In Defense of Vultures

They clean up the mess beside the road that has been left there to rot. It is not a pleasant sight but who can really object to the service these birds perform. Actually, the vultures I want to defend are not the feathered ones but the even uglier, so called, bottom- feeders, who take advantage of asset fire sales.

I am trying to find words to explain the stupidity of the attack on people who swoop in to buy things when their prices are depressed, that will not be insulting to the intelligence of non economist. I think that every one understands that if the demand for something increases its price will go up (or not fall as far). A so-called fire sale is when someone, often a company facing bankruptcy, is forced to liquidate some or all of its assets in order to pay its bills. The forced sale often pushes the price of the asset below its true long run value (to the extent anyone knows what that is). Bottom feeders step in and buy when they think the price has fallen to or below that long run value. If they are right, they will make money in the long run when the price of the asset recovers. Are they doing a bad thing? If we some how could keep them out of the market, what would happen to the price of the asset being sold under duress? It would fall further, of course! If you think that these vultures are exploiting distressed sellers, you are free to offer a higher price.

The attack on Payday lenders, so called because borrowers use an upcoming paycheck as collateral, is a bit more subtle. Interest fees on these emergency loans are very high, as these risky borrowers don’t qualify for normal bank loans. According to the Washington Post “Each loan comes with steep fees. The CFPB found that payday borrowers pay a median $15 in fees for every $100 they borrow, amounting to an annual percentage rate of 391 percent on a median loan of $350.” The new Consumer Financial Protection Bureau (CFPB) has just proposed “sweeping new rules” that will limit their use. As with restrictions on vulture investors (which fortunately have not been proposed by the administration), restricting access to payday loans would force such borrowers to seek out loans with still worse terms or suffer the consequences of no loan.
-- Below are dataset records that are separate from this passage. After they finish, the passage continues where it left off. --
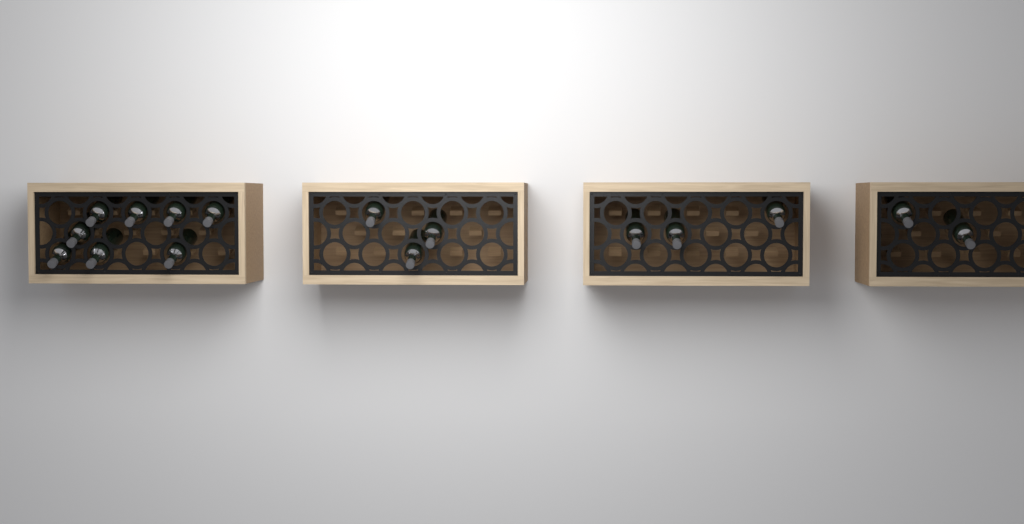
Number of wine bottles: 16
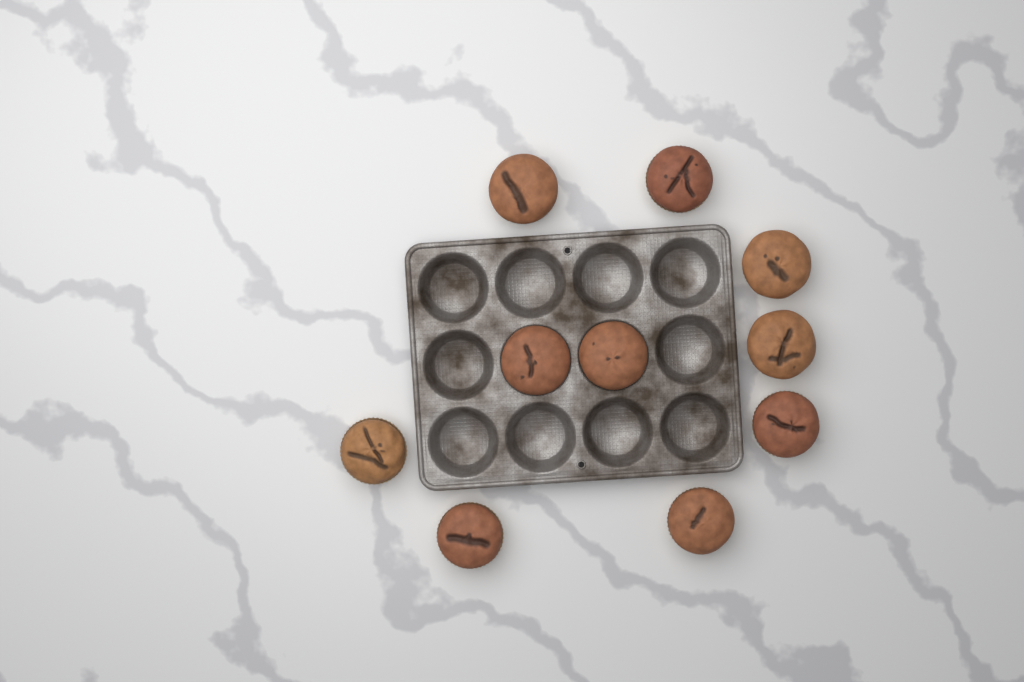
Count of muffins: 10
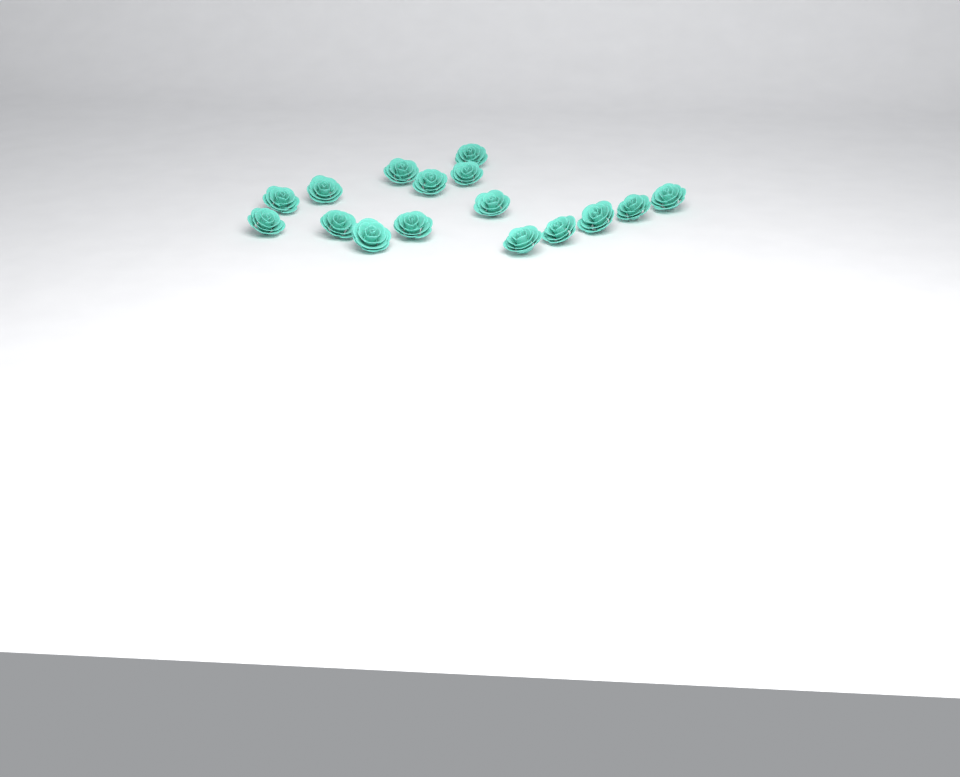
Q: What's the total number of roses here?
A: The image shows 16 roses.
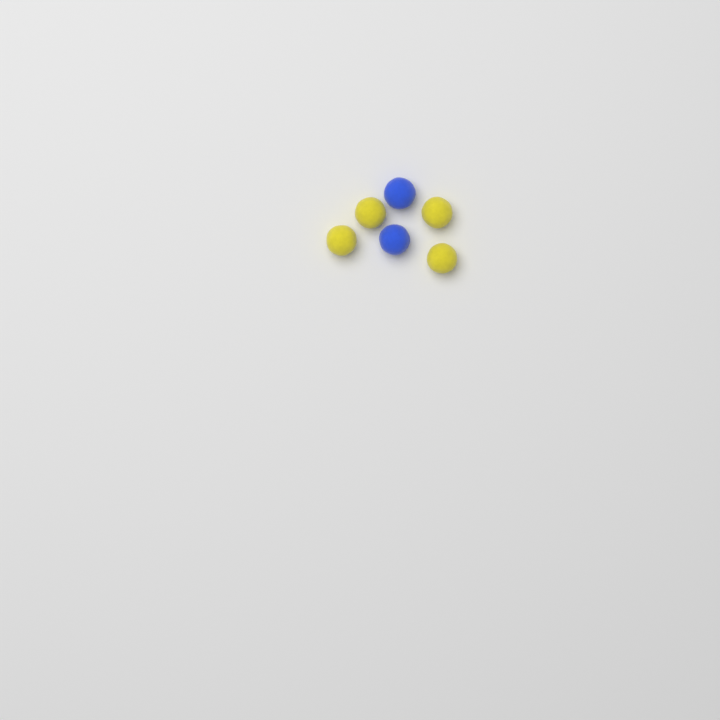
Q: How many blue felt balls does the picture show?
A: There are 2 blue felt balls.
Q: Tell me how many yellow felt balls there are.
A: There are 4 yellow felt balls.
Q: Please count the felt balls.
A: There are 6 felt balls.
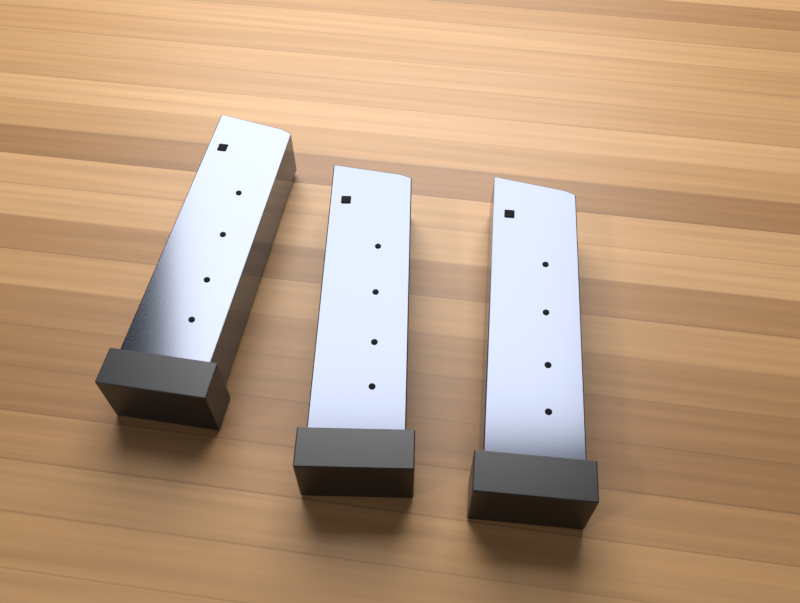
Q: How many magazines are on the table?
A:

If you think that payday lenders are exploiting their customers, you are free to lend to them at better terms.

However, restrictions on payday loans have a big brother, paternalistic purpose. The argument is that these emergency borrowers can’t be trusted to use the money responsibly. “The agency found that about 80 percent of payday loans are rolled over into a repeat loan, causing fees to pile up for borrowers. Roughly 45 percent of payday customers take out at least four loans in a row.” http://wapo.st/1sPFODl   It is appropriate to take away the freedom of choice from people judged mentally or emotionally incapable of exorcising that judgment in their own best interest. The power to do this is potentially dangerous and should only be used sparingly and with careful judicial guidelines and oversight. Dangerously our government has pushed this boundary far beyond what can be justified in a free society. Big brother has grown fat.

A further step in the direction of ever more intrusive government are the new rules issued by the Obama administration that would require investment advisors to put the interests of their clients above their own. “Trade groups representing businesses, Wall Street firms and other financial professionals joined forces to file a legal challenge against a new rule from the Obama administration that would restrict the advice brokers and advisers can offer to retirement savers…. The groups are attempting to block a rule announced by the Labor Department in April that created a higher standard for the investment advice offered to retirement savers. The new regulations require brokers selling investments for retirement accounts to put their clients’ interest ahead of their own.” http://wapo.st/1TM6gVj

Putting the interests of investors above those of their advisors is a perfectly good standard. It is what I, and most people, expect from their financial advisors. The questionable self-interest of the trade groups opposing it is obvious. It doesn’t follow that every good practice should be made a legal requirement enforced by the government, which is the direction we have been going in recent decades resulting in thousands and thousands of pages of regulations in almost every area of economic activity. Markets tend to adopt good practice on their own.

Investment advisors who give the best advice from their clients point of view (rather than investments that might pay the advisors the highest commissions) are certainly more desirable to investors. The marketing issue is how to know and insure that that is the standard followed by a particular advisor. If such a standard is written into your contract with your investment advisor—something she would surely proudly advertise—you would have the legal basis to sue if that standard were violated.

Private markets don’t have the best solutions to all problems of product quality but they do have the best solutions in an ever-changing technical world for most of them when given the chance.